READING TEXT:
BEGIN
If you see a table with a single row and a single column with the value 1, then your connection is successful

Exploring the Lakehouse

Next, we will query the available catalogs of databases, their schemas, and their tables in the Lakehouse.

Catalogs

Explore the available catalogs in the Databricks environment. Catalogs are the top-level containers in Databricks that store databases.

In the DFO Pacific Lakehouse, catalogs are used to organize the medallion architecture.

You may be able to see multiple catalogs in your Databricks environment.

# See what catalogs are available
dbGetQuery(connsql, "SHOW CATALOGS")

Schemas

Check available schemas in bronze catalogue

dbGetQuery(connsql, "SHOW SCHEMAS IN bronze_pacific_prod")

# check available schemas in bronze nuseds
dbGetQuery(connsql, "SHOW TABLES IN bronze_pacific_prod.nuseds_v2_0")

# Query bronze nuseds_v2_0 table
nuseds_activity_types <- dbGetQuery(connsql, "SELECT * FROM bronze_pacific_prod.nuseds_v2_0.activity_types LIMIT 10")

Tables

Check out the tables in FOS_v1_1

dbGetQuery(connsql, "SHOW TABLES IN bronze_pacific_prod.FOS_v1_1")

Describe Tables

Describe a FOS_v1_1 table to extract metadata about a specific table, like what columns are available and their data types.

dbGetQuery(connsql, "DESCRIBE bronze_pacific_prod.FOS_v1_1.stock")

Running Queries

Run a query to extract data from a table in the Lakehouse.
END
REQUIRED ACTION:
Decide whether each statement agrees with the Lakehouse text: (a) catalogs are the top-level containers in Databricks that store databases; (b) in the DFO Pacific Lakehouse, schemas are used to organize the medallion architecture; (c) describing a table gives metadata such as its available columns and their data types. Answer yes or no for each, quoting the deciding words of the text.

DATASET EXCERPTS:
BEGIN
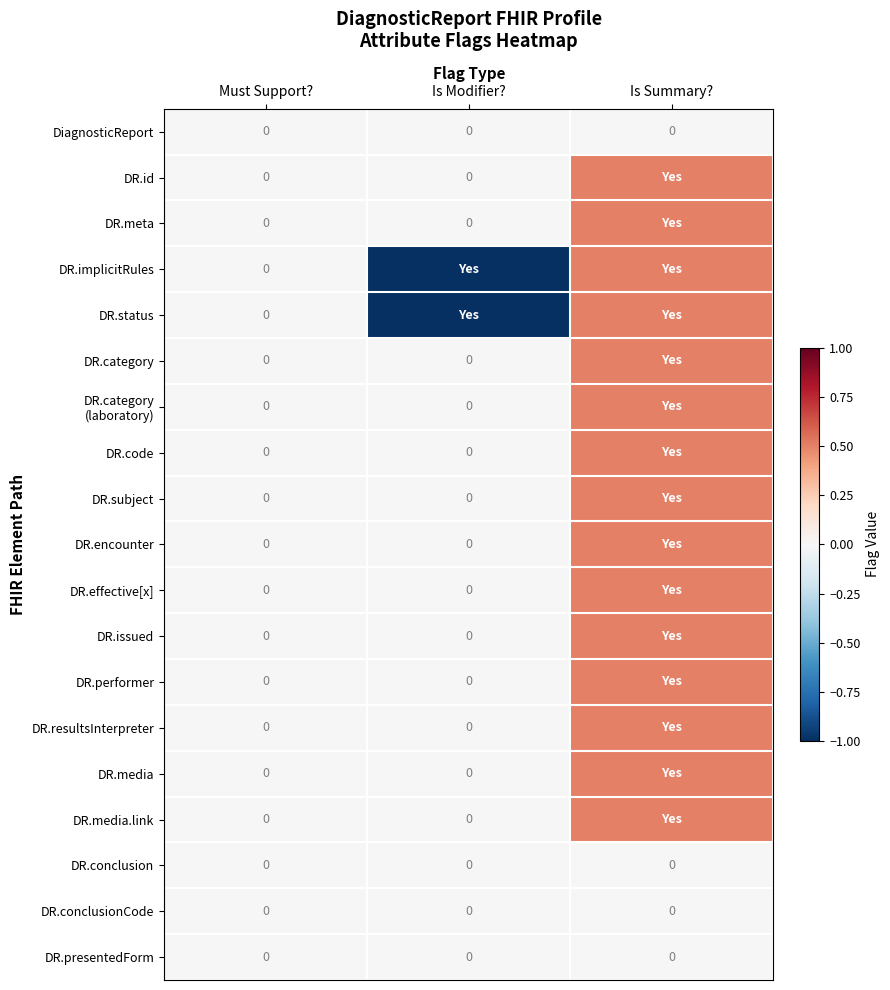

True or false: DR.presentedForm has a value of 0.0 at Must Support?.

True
END
BEGIN
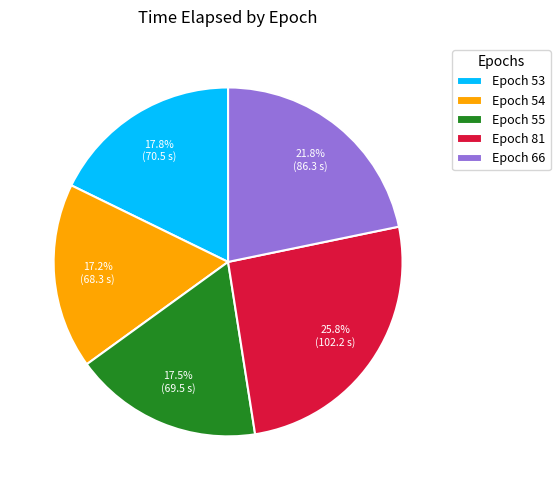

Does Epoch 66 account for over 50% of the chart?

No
END
TASK SOLUTION:
(a) Yes: "Catalogs are the top-level containers in Databricks that store databases."
(b) No: "In the DFO Pacific Lakehouse, catalogs are used to organize the medallion architecture."
(c) Yes: "extract metadata about a specific table, like what columns are available and their data types."